We typically think of willpower as the inner strength that we use to resist temptation. We use it to choose the apple instead of the cookie. Or the salad instead of the french fries. Willpower is used as the foundation for many diet programs and without it we falter and fail.
We tell ourselves that if only we had the willpower we would be able to succeed – internally feeling a deep sense of hopelessness and lack of self worth when we don’t. Thankfully, understanding how our mind controls willpower allows us to create strategies to reach our goals.
Willpower is controlled by the region of the brain known as the anterior cingulate cortex and is used not only to resist temptation but also to perform tasks, make decisions and regulate emotions. So to rely solely on willpower to succeed at making healthy food choices is to rely on the exact same part of the brain that we use to:
- Monitor task performance when giving presentations or operating electronics or machinery
- Check email and make decisions about whether we will respond, save it for later or delete it
- Deal with our children having temper tantrums or navigate the congested freeway in the morning on our way to work
Interestingly, and not that surprisingly, the anterior cingulate cortex gets “fatigued” over time. So when we regulate our emotions during our morning routine and commute to work, then perform tasks and make decisions when we get there, our willpower reserve is quickly depleted and we arrive at lunchtime with little left to choose the apple and the salad instead of the french fries and the cookie.

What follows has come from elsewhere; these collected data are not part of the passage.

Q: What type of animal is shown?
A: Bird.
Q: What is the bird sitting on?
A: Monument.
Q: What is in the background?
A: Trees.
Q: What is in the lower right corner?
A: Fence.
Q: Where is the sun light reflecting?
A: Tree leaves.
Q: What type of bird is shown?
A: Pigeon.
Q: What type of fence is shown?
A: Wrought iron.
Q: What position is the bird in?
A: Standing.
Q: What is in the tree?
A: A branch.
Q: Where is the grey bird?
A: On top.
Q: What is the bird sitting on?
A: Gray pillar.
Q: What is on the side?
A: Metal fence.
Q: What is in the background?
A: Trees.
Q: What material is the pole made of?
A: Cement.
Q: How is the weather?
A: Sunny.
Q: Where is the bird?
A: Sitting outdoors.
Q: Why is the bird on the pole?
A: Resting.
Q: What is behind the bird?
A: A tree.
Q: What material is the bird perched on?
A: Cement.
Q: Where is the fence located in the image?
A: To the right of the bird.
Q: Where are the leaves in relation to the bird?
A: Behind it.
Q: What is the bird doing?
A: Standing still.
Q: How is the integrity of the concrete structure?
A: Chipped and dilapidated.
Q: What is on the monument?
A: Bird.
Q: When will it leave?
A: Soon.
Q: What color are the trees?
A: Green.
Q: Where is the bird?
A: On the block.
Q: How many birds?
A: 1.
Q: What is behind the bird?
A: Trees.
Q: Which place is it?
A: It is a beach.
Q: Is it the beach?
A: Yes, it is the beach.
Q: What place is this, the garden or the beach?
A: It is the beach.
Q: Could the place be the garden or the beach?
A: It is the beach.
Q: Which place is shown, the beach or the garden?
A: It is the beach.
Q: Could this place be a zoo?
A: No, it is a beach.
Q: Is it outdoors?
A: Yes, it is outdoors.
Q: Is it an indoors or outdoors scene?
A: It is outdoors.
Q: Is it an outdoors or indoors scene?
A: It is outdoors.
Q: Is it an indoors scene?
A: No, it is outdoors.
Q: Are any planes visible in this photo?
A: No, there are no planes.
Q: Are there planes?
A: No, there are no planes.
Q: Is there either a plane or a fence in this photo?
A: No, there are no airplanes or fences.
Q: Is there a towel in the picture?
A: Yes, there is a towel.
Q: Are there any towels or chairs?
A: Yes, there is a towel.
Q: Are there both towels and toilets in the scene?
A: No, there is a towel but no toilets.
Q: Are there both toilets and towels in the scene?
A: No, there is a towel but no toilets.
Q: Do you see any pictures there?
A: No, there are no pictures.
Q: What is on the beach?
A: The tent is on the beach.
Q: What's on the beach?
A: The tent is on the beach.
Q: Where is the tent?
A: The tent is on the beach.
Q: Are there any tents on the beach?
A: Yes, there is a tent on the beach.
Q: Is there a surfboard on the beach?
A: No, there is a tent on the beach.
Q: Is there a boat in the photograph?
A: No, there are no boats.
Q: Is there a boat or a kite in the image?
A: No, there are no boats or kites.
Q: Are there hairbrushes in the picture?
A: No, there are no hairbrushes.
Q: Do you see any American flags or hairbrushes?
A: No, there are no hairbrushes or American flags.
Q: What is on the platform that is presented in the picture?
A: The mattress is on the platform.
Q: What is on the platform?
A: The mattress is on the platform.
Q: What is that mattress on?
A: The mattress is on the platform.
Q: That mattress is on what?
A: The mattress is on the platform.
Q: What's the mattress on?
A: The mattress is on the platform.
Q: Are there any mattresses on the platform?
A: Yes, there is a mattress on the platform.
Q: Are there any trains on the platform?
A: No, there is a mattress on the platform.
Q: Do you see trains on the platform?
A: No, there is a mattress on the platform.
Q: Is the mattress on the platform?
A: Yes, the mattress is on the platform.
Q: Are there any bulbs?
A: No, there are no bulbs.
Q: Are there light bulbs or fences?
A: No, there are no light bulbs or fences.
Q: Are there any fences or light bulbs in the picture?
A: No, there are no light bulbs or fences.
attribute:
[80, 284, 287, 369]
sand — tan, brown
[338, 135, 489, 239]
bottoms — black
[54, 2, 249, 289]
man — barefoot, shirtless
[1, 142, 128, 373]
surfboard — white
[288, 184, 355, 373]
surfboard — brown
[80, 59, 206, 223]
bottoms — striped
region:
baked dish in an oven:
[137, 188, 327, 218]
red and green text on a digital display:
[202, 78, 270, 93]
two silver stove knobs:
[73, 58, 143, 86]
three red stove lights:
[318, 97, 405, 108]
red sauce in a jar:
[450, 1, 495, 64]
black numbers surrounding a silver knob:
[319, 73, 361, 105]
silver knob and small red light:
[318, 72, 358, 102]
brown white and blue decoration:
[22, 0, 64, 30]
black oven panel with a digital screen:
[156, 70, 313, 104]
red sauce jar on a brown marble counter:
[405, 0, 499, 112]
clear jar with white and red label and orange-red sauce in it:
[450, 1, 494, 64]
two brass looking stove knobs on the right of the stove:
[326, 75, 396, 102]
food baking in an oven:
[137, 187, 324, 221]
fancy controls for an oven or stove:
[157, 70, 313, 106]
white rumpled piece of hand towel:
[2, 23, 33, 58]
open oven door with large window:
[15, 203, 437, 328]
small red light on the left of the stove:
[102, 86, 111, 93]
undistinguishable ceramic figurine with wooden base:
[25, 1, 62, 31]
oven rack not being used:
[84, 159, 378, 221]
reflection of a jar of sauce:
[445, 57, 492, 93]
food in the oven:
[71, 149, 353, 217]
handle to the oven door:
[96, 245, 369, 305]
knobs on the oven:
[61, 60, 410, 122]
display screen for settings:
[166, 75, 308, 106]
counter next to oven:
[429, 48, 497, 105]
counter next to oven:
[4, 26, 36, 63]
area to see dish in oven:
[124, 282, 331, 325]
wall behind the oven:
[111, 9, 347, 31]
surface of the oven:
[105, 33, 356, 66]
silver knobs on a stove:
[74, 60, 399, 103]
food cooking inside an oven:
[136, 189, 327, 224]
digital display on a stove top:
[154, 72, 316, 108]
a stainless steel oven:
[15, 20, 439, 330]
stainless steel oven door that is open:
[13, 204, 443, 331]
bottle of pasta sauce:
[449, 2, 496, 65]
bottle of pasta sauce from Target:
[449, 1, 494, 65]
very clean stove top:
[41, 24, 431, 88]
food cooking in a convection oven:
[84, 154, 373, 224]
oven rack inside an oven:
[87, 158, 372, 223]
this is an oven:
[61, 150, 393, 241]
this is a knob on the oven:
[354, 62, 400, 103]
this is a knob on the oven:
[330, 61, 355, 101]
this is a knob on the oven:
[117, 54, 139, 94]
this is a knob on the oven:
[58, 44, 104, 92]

What’s more, the anterior cingulate cortex is exquisitely sensitive to dips in blood sugar and is not able to function well when we are hypoglycemic and hungry. This double whammy leads to poor food choices and frequently the demise of even the most well thought out diet plan.
So what do we do about this? Willpower is clearly not the best foundation but what other option is there? The key is to take the load off of willpower by planning, prepping and decreasing the number of food related decisions that we are presented with on any given day.
Studies show that we make over 100 of these food related decisions each day. Wow! That number surprised me. It’s no wonder that we are running into problems with that many food choices and the sensitive nature of the anterior cingulate cortex. The best strategy for outsmarting willpower is to do things that will decrease the number of food choices that we are presented with each day.
Here are some straightforward actions for reducing food choices:
- Commit to eating 3 square meals. No more, no less – including snacks. This will dramatically cut down the number of times you have to rely on willpower and increase the chances of success. (Check out my other blog posts to learn how to keep your blood sugar balanced between meals)
- Before bed each night, write down what you will eat the next day. Make all your decisions the night before and all you have to do is follow your plan the next day.
- Prep your food. Prepare your meals before leaving the house based on the plan you wrote up the night before. This will eliminate the possibility of veering off the plan you so smartly prepared for yourself. This strategy requires having time to spare and the groceries and supplies you need to prepare a meal and transport it to work with you. Because of this it will not work for everyone. There are ways to get around this such as making extra food at dinner to pack up for lunch the next day or batch cooking on the weekends and freezing individual servings.
Whether you are able to actually bring food with you or not, simply committing to eating three square meals and writing your food plan the night before will substantially increase your ability to make healthy choices.
Creating any new habit is best accomplished by committing to doing it every day for three weeks straight. No misses and no excuses. After three weeks a new task becomes habitual and is accomplished with much more ease.
Hopefully now you understand willpower is not something you have or you don’t, it is something you manage. By outsmarting yourself with awareness, planning and a commitment to forming new habits, your goals become more reasonable and within reach.